Spark's Work

Quick Conversion from Jupyter Notebooks to HTML Reports

In an earlier post, I have made some comparison between using .ipynb notebooks and .py scripts for data analysis in Python. In short, each has their own merits and best use cases.

One of my recent projects requires generating and summarizing a lot of results. For generating results, I have written flexible (e.g. with command line arguments) .py scripts which are clearly more efficient.

After running those scripts, I have hundreds of tables (in csv) and plots (in png) to summarize into reports. On a smaller scale (like just a few plots), it is easy to manually go through these output files and copy-and-paste them into a document, but this becomes infeasible when there are many files.

In this case, Jupyter notebooks come in very handy. While many people run code and interactively examine results in one single notebook, we can also use it to only summarize results without actually running any heavy-duty code (which is done separately and more conveniently with .py scripts).
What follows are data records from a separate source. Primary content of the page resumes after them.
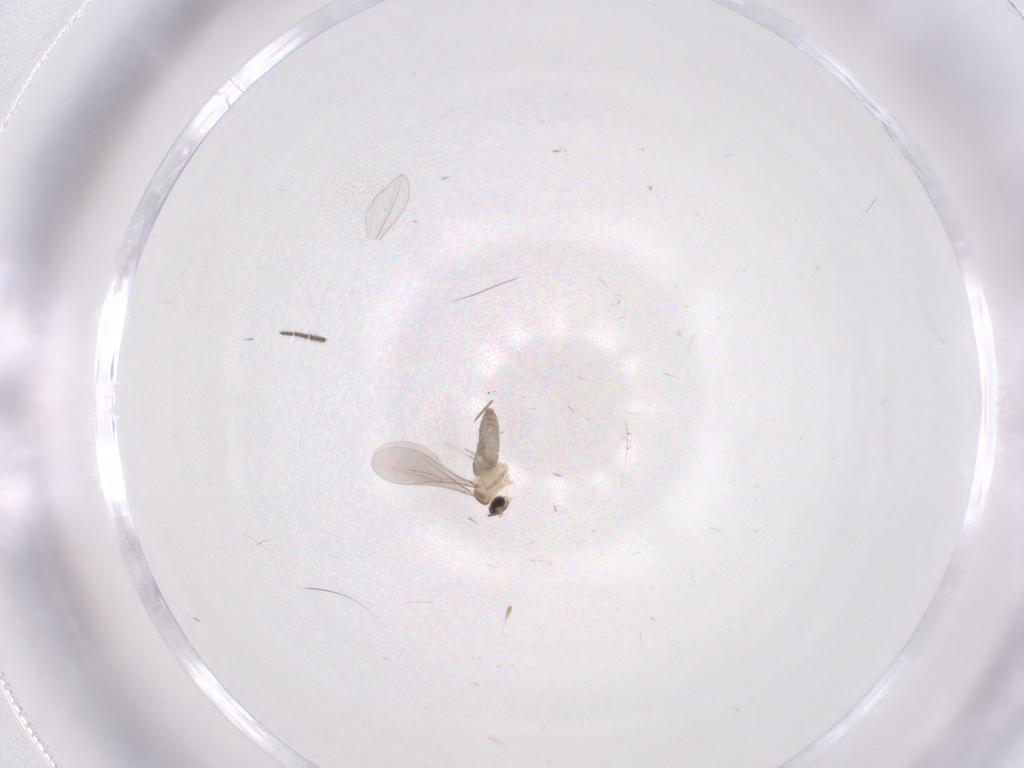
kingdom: Animalia
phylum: Arthropoda
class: Insecta
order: Diptera
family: Cecidomyiidae
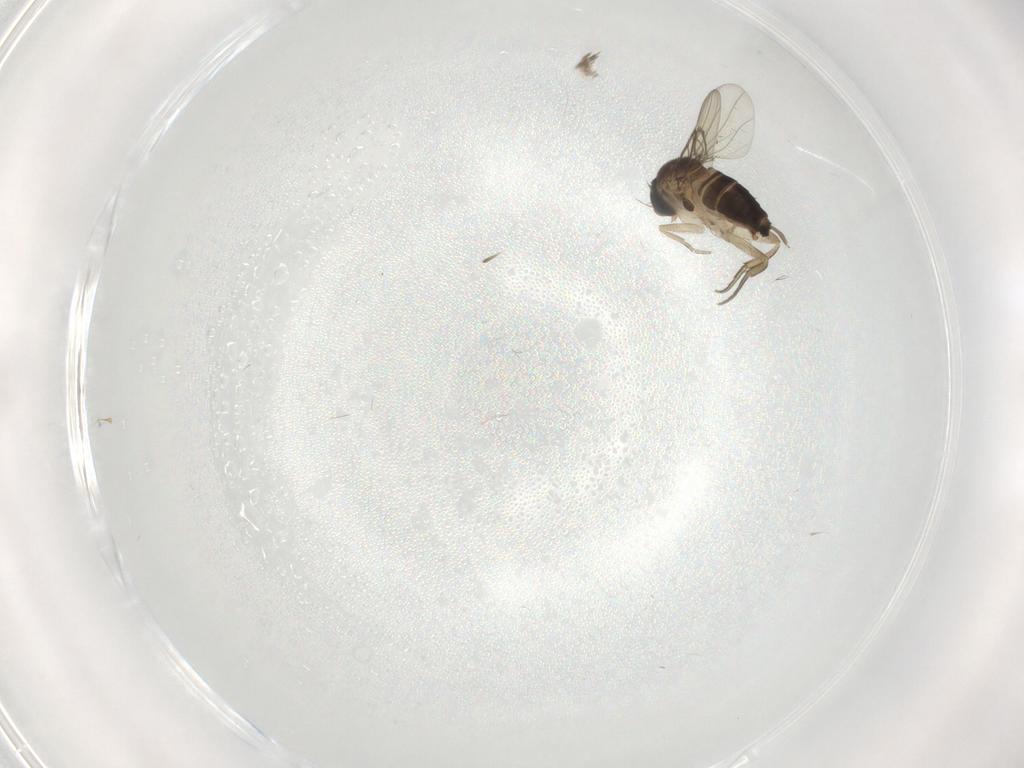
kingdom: Animalia
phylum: Arthropoda
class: Insecta
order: Diptera
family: Cecidomyiidae
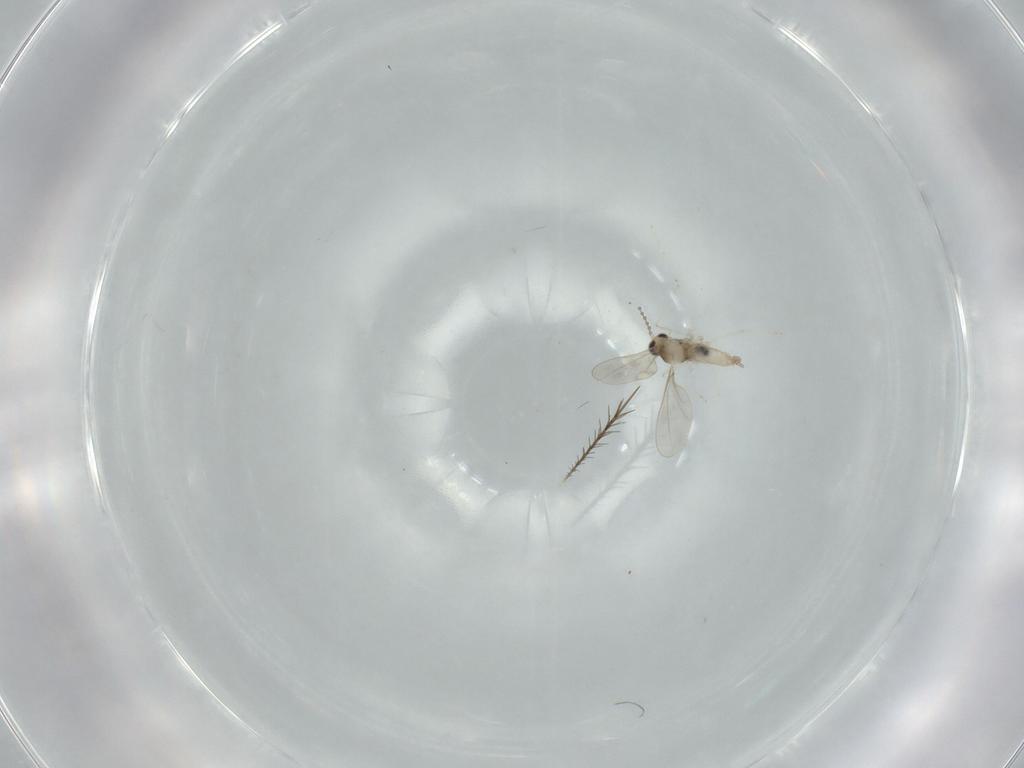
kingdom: Animalia
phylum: Arthropoda
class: Insecta
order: Diptera
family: Cecidomyiidae
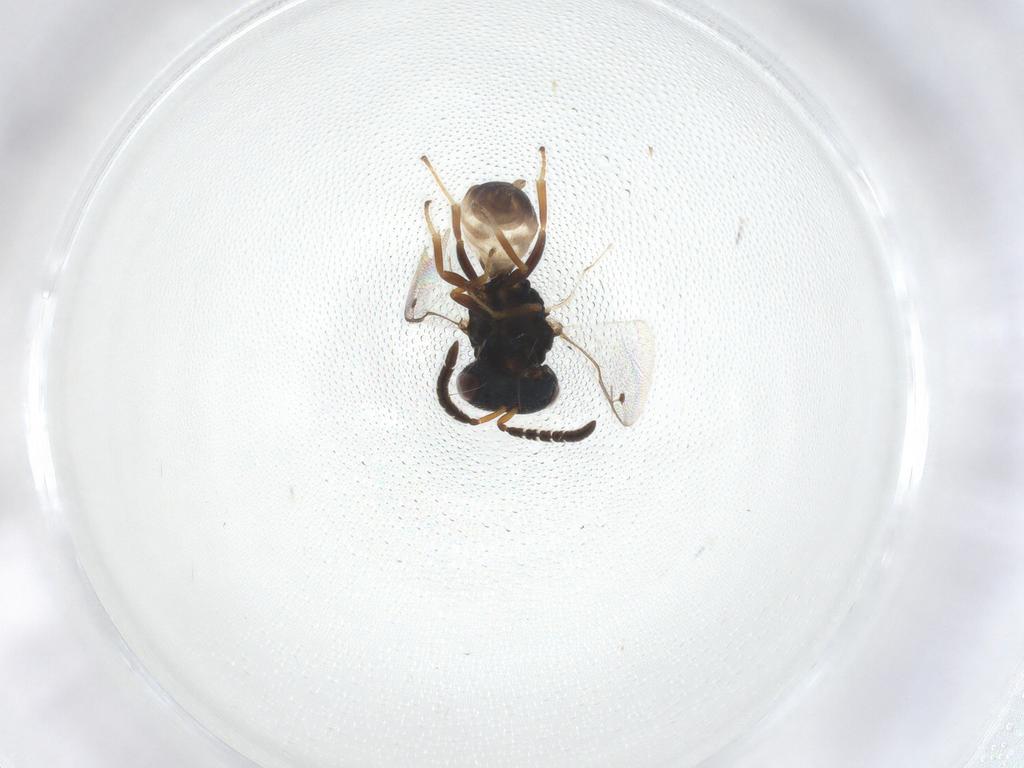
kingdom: Animalia
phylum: Arthropoda
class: Insecta
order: Hymenoptera
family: Pteromalidae
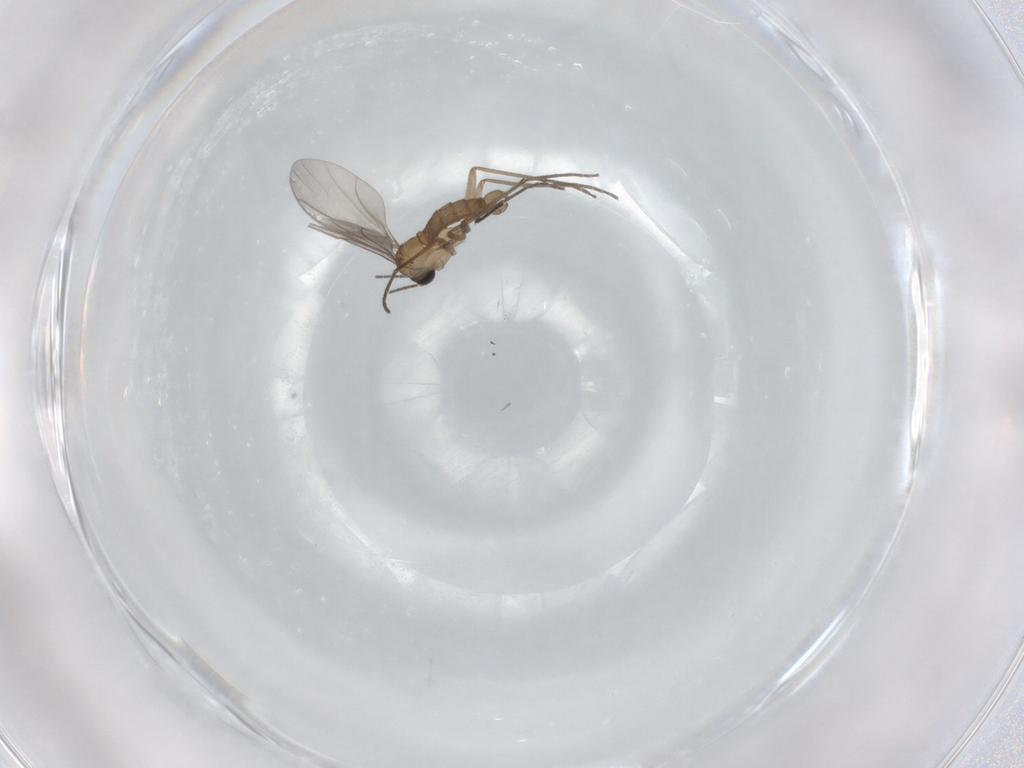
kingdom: Animalia
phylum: Arthropoda
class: Insecta
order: Diptera
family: Sciaridae
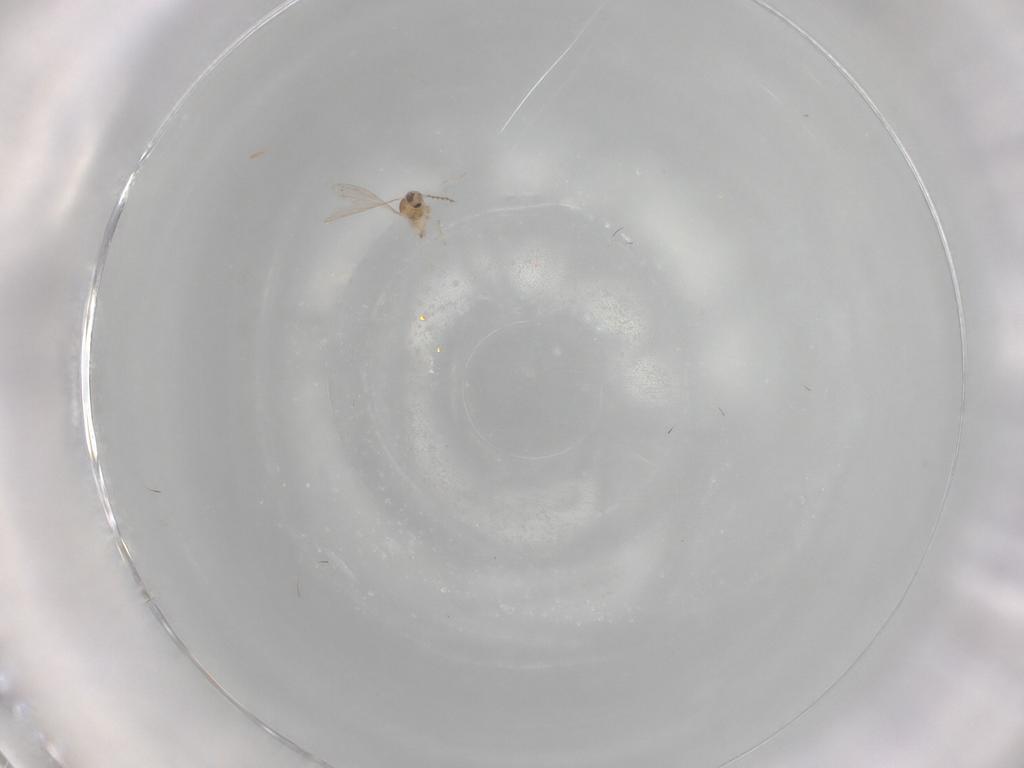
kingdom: Animalia
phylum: Arthropoda
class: Insecta
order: Diptera
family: Cecidomyiidae
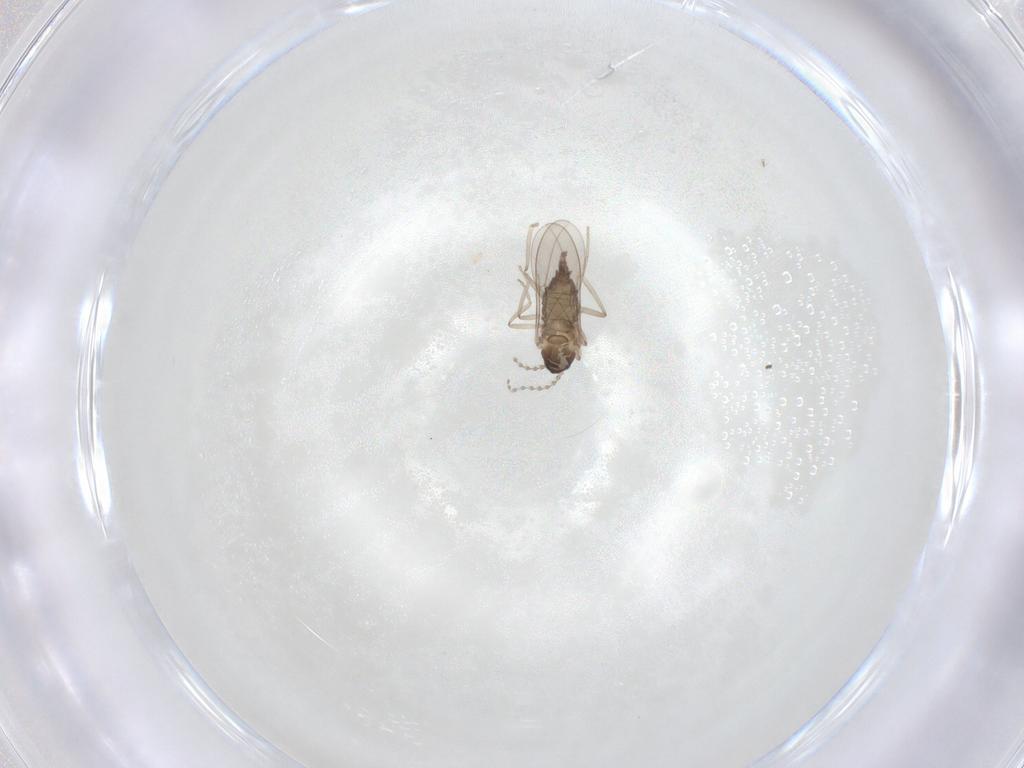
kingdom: Animalia
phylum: Arthropoda
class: Insecta
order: Diptera
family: Cecidomyiidae
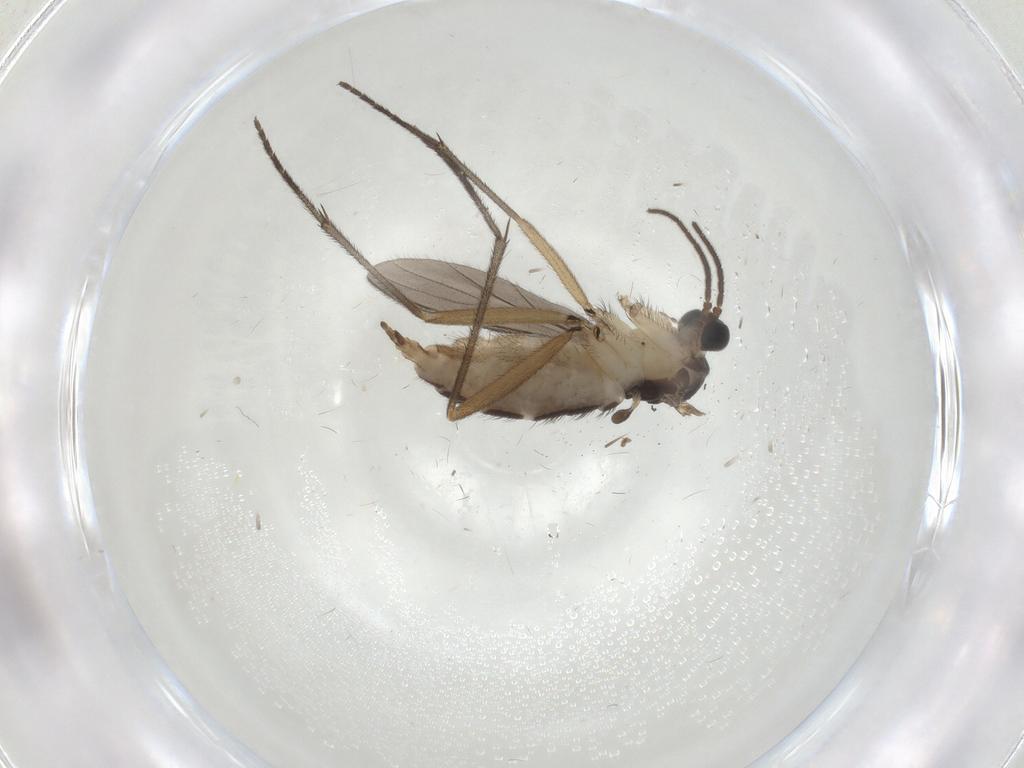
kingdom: Animalia
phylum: Arthropoda
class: Insecta
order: Diptera
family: Sciaridae
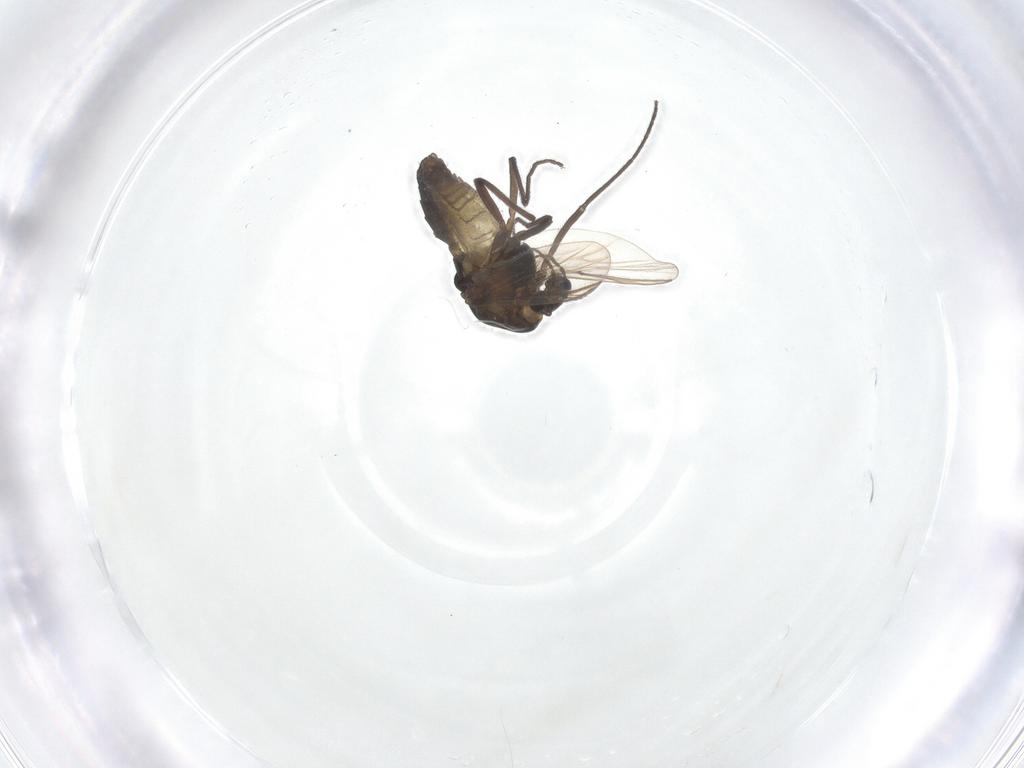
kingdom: Animalia
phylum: Arthropoda
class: Insecta
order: Diptera
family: Chironomidae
Assuming we have a bunch of tables and plots ready, they can be easily loaded and displayed nicely with the IPython package (following the examples here and here).

from IPython.display import display, Image, HTML

# Show a table stored as a dataframe
display(HTML(df.to_html()))

# Show a plot
display(Image(filename='some_plot.png'))

Finally, we make use of the nbconvert package to convert the Jupyter notebook into an HTML report (or other output formats). The --execute option asks the package to execute all code before generating the output file, while the --no-input option allows hiding the input code cells.

python3 -m nbconvert input_notebook.ipynb \
    --to html --output output_report.html \
    --execute --no-input

Of course, the same procedure can be done in R with .Rmd and in Julia with .jmd files.